Talal Omar, the head of Guinness' Dubai office, told CNN that any record attempt must meet four criteria to even be considered:
- It must be measureable - longest, heaviest, fastest etc
- It must be verifiable, that is to say you must provide evidence to prove it
- The record must be breakable, in other words it can be challenged in the future
- The record must have one single variable; you cannot have the longest and fastest marathon; they'll either measure the longest or the fastest.
Dubai's world records include "largest book", measuring 5x8.06 meters, weighing approximately 1500 kg and consisting of 429 pages; "tallest residential building", Princess Tower, which is 413.4meters high; "largest indoor illuminated advertising sign" measuring 174.171 square meters of Nissan Motor Co., LTD at the Dubai international airport and the "longest driverless metro network", the Dubai metro with two lines totalling 74.694 km .
Princess Tower pic.twitter.com/HsUwLCcSFi
— AlluringArchitecture (@ArchitectureAce) August 2, 2014
The extend of the fixation with records can be experienced first-hand at the The Dubai Mall, "world's largest shopping mall" - standing in the shadow of "world's tallest building" Burj Khalifa - where the Dubai Aquarium & Underwater Zoo, which holds the record for being "world's single largest acrylic panel' at 32.88m long x 8.3m high, is housed.
Among other things, Dubai also holds the record for "world's richest horse race" (Dubai World Cup held at the Meydan Racecourse), "world's tallest hotel" (JW Marriot Marquis), "largest manmade island" (Palm islands) and the world's largest airport.
Breaking world records has become essentially a tradition at the annual Dubai Shopping Festival as well.
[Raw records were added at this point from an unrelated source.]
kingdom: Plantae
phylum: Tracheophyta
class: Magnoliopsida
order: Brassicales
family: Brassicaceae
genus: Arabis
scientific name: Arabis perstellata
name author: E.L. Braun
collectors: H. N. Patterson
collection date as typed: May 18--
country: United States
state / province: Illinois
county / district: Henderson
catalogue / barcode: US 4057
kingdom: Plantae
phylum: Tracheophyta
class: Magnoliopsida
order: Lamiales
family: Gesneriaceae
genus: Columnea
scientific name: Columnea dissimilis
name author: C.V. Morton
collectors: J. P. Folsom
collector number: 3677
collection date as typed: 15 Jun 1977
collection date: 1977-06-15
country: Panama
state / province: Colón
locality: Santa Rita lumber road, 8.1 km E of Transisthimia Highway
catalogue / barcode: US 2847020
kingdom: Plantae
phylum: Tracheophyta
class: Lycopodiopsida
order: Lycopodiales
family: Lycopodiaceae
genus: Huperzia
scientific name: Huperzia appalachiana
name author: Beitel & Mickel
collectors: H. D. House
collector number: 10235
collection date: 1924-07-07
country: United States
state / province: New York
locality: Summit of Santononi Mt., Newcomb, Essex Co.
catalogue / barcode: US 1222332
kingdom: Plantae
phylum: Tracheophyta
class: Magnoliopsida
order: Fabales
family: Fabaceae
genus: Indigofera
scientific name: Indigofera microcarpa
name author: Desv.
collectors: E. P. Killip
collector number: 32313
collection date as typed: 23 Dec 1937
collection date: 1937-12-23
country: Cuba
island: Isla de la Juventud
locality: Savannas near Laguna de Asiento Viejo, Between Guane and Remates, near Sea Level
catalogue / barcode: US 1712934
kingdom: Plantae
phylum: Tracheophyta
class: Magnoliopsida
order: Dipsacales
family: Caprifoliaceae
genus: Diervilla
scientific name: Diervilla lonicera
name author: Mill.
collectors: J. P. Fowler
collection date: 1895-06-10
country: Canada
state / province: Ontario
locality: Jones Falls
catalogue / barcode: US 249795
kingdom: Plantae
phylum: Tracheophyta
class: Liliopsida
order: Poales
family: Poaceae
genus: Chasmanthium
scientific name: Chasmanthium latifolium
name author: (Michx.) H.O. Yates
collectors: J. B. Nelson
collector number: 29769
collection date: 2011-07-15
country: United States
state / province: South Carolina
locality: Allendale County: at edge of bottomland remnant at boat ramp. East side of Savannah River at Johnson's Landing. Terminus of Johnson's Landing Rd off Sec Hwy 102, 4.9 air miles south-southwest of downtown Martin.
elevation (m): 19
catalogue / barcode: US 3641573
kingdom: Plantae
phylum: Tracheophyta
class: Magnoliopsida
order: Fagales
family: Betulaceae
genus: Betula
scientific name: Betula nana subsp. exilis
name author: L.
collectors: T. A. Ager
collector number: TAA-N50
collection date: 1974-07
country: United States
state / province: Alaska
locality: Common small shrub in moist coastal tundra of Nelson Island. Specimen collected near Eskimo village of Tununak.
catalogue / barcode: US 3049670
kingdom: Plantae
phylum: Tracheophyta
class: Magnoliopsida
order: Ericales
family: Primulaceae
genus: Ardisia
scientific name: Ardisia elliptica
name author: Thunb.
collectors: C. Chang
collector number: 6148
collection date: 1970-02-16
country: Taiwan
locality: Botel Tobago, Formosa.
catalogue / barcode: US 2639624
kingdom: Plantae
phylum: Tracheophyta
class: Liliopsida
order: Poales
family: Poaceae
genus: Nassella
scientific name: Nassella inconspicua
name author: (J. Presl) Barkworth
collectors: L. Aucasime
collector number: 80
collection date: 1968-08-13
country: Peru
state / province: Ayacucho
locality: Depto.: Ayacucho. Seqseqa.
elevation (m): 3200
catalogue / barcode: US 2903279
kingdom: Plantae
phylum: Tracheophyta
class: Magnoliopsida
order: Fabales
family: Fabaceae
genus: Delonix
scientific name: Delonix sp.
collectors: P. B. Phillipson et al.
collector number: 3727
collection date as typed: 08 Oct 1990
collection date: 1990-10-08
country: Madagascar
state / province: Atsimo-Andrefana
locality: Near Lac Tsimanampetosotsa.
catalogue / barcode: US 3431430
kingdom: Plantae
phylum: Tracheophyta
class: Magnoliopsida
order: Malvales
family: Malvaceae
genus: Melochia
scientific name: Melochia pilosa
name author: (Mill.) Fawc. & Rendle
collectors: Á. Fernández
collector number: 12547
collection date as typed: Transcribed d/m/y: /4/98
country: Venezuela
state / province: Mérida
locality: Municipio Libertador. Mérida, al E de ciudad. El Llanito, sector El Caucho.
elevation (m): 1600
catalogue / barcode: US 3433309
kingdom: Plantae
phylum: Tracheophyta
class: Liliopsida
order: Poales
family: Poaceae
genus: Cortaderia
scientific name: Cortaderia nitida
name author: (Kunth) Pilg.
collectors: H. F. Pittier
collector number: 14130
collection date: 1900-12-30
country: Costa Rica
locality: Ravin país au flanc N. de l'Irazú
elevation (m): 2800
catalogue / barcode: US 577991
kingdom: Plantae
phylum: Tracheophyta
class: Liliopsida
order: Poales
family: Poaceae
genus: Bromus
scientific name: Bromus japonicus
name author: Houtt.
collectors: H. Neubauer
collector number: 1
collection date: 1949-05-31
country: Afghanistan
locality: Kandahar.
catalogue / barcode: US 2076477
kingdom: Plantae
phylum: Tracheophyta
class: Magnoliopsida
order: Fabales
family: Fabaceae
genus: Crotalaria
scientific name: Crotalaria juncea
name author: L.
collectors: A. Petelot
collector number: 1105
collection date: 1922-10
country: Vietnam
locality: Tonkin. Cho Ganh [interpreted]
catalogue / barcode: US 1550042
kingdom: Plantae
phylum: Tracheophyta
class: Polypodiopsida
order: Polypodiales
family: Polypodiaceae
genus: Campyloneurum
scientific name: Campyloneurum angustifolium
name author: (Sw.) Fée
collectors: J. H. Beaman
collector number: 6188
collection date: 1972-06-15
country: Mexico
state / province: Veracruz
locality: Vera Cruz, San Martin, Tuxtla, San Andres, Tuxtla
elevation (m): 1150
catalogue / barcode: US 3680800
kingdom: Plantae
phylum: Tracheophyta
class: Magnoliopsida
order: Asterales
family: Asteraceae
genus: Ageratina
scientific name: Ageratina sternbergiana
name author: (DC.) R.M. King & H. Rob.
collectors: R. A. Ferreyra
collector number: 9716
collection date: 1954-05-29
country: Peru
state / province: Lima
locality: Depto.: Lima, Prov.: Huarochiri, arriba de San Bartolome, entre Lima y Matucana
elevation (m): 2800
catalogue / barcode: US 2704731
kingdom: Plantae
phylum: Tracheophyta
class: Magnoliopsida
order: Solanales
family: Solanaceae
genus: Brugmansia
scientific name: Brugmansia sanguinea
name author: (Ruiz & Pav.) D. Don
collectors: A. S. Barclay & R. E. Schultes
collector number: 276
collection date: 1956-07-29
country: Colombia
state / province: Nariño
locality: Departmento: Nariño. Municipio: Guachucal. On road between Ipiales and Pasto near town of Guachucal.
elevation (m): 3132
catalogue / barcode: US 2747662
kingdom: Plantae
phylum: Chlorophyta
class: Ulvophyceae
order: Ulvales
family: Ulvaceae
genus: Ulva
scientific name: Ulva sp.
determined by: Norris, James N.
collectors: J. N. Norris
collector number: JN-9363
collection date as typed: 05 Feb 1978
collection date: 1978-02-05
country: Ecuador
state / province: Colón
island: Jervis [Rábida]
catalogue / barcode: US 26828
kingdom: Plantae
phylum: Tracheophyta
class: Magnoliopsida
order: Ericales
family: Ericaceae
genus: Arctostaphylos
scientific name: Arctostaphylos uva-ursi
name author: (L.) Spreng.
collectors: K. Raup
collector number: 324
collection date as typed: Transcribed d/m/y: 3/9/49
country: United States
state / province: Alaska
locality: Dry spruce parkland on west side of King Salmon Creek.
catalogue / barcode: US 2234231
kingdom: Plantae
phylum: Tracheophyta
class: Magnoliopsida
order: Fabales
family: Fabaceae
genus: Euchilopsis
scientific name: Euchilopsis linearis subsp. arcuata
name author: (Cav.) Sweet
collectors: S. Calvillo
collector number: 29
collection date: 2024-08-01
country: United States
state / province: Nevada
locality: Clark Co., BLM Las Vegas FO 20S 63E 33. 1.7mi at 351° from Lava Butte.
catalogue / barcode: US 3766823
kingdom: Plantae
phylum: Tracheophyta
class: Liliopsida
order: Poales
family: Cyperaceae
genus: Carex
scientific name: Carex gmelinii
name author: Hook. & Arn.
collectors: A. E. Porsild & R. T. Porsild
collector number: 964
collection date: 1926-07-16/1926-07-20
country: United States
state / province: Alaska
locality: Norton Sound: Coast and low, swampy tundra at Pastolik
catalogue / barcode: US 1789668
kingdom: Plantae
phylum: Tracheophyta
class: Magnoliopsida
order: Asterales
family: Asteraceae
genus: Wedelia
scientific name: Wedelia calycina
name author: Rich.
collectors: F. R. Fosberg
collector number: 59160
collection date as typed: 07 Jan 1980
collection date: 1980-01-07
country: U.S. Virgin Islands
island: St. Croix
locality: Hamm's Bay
The visitors got to taste the "world's biggest biryani", salivate over the "world's largest shawarma", take a bite off the "world's longest cake" and gobble up from the "world's largest food buffet", Gulf News had reported in 2012.
As 2014 commenced, Dubai added another record to its list, by shattering the word record set by Kuwait in 2011 for the largest ever "pyrotechnic display", with a show involving more than half a million fireworks on New Year's Eve.
Be this practice radical or idyllic, this chase for breaking world records has come to add a new charm to the city and has attracted more travellers to Dubai and experience those 'best and better' privileges personally. It has turned out to be a very interesting way to project Dubai in the world map and has proven to be an amazing PR and tourism development strategy.